Often Partisan

Where Are They Now? Part XVIII – Red Card Roy

Do you remember the hard men of football? The ones who would get into scraps week in, week out, who would shed blood – their own and other people’s – for the cause and who would then have pints with the fans afterwards? The person I’m talking about today did all that and more and currently holds the record for the most red cards in the pro game with 22. I’m of course referring to “Red Card” Roy McDonough.

Image Courtesy BPM Media

Roy McDonough

Roy McDonough – now there is a name from the past. Having been booted out of the Villa youth setup for throttling a ref, Roy played as a Blues apprentice between 1976 and 1978, making two league appearances and scoring once – in the final game of the 76/77 season against QPR.

Reading about Roy’s exploits reminds me a lot of a Geoff Horsfield style player. The kind of bloke who’d tackle hard for the ball, who’d use every trick on the book to win the ball for his team. He didn’t score many throughout his career – like Horsfield, he did the donkey work for other players to allow them to grab the glory. After a couple of years up at Walsall, McDonough had an ill-fated spell at Chelsea where he didn’t make a first team appearance. He then came back down the divisions to play for Colchester United – where hs is now a legend, having led them to the FA Trophy/Conference double as player manager in 1992, Southend United (where again he is remembered fondly), Exeter City and Cambridge United.

I could talk about his player stats but I don’t think they’d give a measure of the man. This was a bloke who told his team’s physio he’d cut back his drinking to seventy (70) pints per week. This is the bloke who was willing to wade into the fans for a ruck pre-Cantona, and wouldn’t pale at offering outside an unruly supporter in the player’s bar post-game. McDonough was the walking archetype of the eighties football player – a serial womaniser, a drinker and a proper hardman.

I reviewed his book for the Sunday Mercury, and I will say now that if there is one footballer’s autobiography you read this year, make it this one. In a day when football has become sanitised, where players are so far apart from the fans it’s as if they’re from a different world at times and where winning everything is king it’s refreshing to read about the rough and tumble of ife in the 80’s lower leagues. You can’t help but smile at some of what Roy got up to and I was left feeling I’d really got to know the bloke.

The book “Red Card Roy” by Roy McDonough and Bernie Friend, published by Vision Sports Publishing is out now and I hope to be interviewing the man himself in the next month or so.


9 Responses to “Where Are They Now? Part XVIII – Red Card Roy”

  • Trevor Honnor says:

    When ever I see or hear stories from the 80’s like this – I can’t help but think about the TV show “Auf wiedersehen pet” – especially when accompanied with a picture like the one shown (no offence meant).

    I will keep an eye out for this book.
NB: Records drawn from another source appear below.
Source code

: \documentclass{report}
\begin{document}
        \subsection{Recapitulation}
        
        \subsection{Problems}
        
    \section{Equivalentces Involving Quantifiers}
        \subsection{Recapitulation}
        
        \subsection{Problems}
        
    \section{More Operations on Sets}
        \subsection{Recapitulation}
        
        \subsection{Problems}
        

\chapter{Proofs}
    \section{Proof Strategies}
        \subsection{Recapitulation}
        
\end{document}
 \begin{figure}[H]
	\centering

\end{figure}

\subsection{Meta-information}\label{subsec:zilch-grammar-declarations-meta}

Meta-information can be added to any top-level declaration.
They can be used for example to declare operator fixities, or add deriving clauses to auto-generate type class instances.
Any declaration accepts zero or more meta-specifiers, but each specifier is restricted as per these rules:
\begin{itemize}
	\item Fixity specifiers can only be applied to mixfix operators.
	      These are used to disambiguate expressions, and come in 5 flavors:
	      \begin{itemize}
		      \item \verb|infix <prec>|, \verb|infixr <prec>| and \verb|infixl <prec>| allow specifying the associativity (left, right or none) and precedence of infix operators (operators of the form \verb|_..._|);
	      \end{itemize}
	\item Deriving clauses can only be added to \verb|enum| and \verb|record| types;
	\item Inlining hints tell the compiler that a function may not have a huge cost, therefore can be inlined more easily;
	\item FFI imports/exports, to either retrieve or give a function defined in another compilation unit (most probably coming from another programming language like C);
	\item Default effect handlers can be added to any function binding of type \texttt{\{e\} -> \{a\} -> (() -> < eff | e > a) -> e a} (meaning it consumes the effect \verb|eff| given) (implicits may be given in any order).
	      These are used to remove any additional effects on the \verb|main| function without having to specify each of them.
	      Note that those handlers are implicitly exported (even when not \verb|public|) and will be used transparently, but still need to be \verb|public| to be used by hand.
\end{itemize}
Nothing like a bit of 80’s football nostalgia :o)

  • Spuddy says:

    Erm…. So what’s he doing now?
    Serious shameful plug…..

    • almajir says:

      He’s a property maintenance guy in Spain who’s just written a book.

      • Spuddy says:

        Cheers, you’d just think in an article called “where are they now” the article might tell you where they are now…. Not just tell you some bits about his career & then talk about his book.
        These are my favourite types of your articles, just felt this one was weak.

  • skareggae72 says:

    I’m guessing he doesn’t have a head of hair like that anymore.

  • Hugo says:

    He was rubbish though wasnt he ? I mean woud he have ever been able to trap a bag of cement in his hey day (if he had a hey day) Perhaps he could have headed one with that mullett!!

    Got no time for these journeymen 70s and 80s “hard men” they kept football in this country in the dark ages, dont forget England never even qualified for a world cup during the 70s. Good talented skillful players were hounded out by these type of players.

    Give me Tony currie rod marsh peter osgood any day of the week

  • Iggy says:

    Great article. Always thought Roy was a legend – largely ‘cos I went to school with his sister.

    Fave Roy story was when at Walsall, he bundled Liverpool’s Tommy Smith into a pile of snow and Smith (not realising who did it) took out two innocent Walsall players before he calmed down.

  • macca salop blue says:

    He’s out somewhere out on the Costa Blanca around Torrevieja area. I was there on holiday a couple of weeks ago picked up a local free English paper where reference was made to his forthcoming autobiography and “our Red Roy”, like they own him out there.